The Packers (3-0) made it 14-0 with a 7-yard pass to Finley early in the second quarter. Finley caught a third touchdown, a 10-yarder on third-and-9, to make it 27-10 with 12:49 to play.
“Against the Cover 2 (defense), you are going to work the middle of the field, and the tight ends have a great advantage when it comes to working the middle of the field,” Jennings said.
Jennings (nine catches for 119 yards) also tormented the Bears over the middle, but the Bears said Aaron Rodgers (28-for-38 for 297 yards) was the main problem.
“As long as No. 12 is going to be playing quarterback, it doesn’t matter who they have in there,” Chicago linebacker Brian Urlacher said. “Jermichael Finley is a big target. He’s an athletic guy.
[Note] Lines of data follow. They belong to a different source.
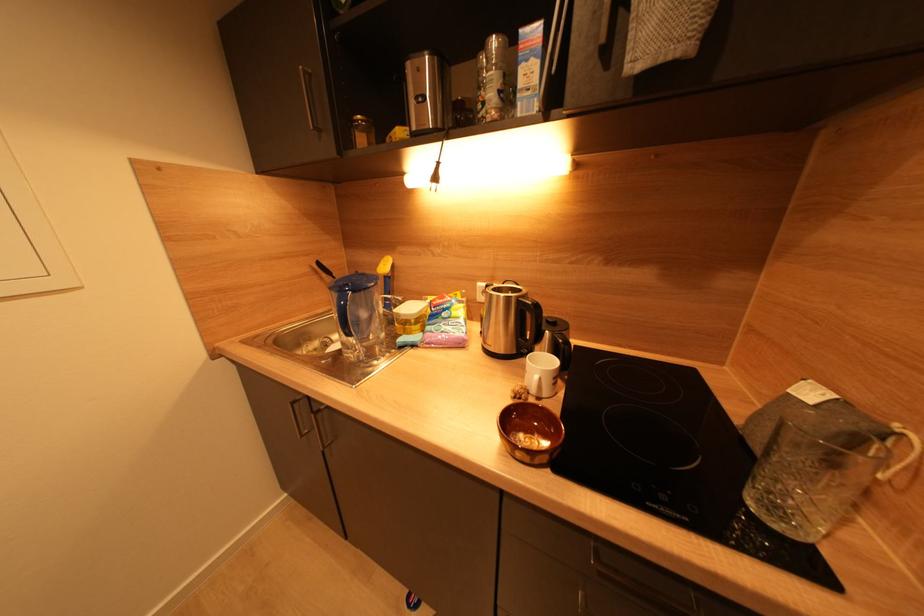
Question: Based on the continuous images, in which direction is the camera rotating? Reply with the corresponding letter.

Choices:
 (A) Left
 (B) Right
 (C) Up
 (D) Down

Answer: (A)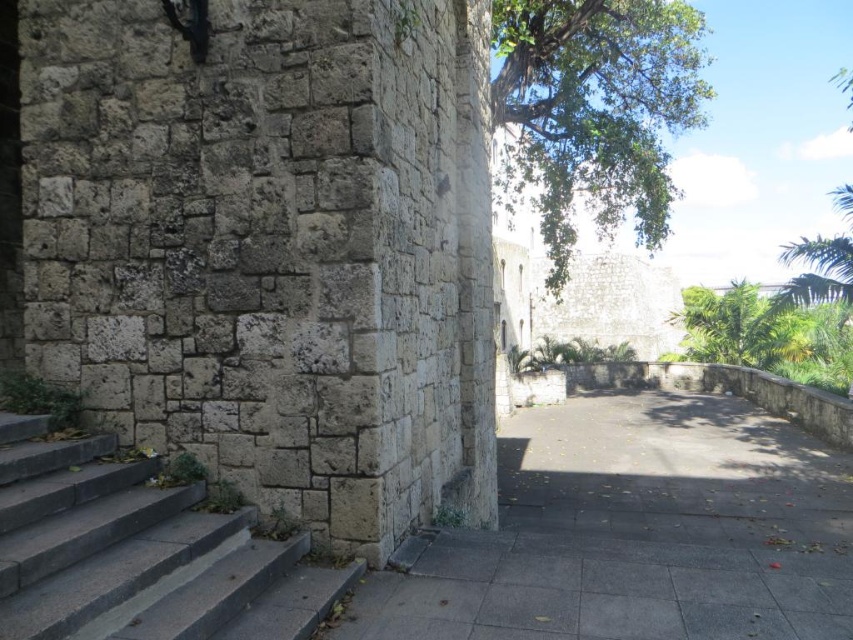
Between gray concrete stairs at lower left and green leafy tree at upper center, which one is positioned higher?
But Rodgers makes them go.”
Two turnovers created by their biggest defensive stars gave the Bears an unexpected chance late.
Green Bay ran for 100 yards, but couldn’t pull away because it couldn’t run consistently, gaining 85 of those yards on eight carries and 15 yards on their other 21 rushes. On their worst run, Lance Briggs poked the ball loose from James Starks one play after safety Morgan Burnett intercepted Cutler for the second time and Julius Peppers recovered. Cutler (21-for-37, 302 yards) threw a 32-yard touchdown pass to tight end Kellen Davis on the next play.
Four plays later, Urlacher made a diving interception, giving the Bears the ball at their 45 with 9:27 left trailing 27-17.
But the Bears were called for three penalties before their next snap, leaving them with first-and-25. They wound up gaining just two first downs on their final three possessions.
“It’s not like all is lost,” Bears coach Lovie Smith said. “We saw some improvement.”
Nor is all perfect for the Packers. Just their record.
“We have three ugly wins,” Woodson said, “but they’re wins, so thank God. It’s easier to build off wins.”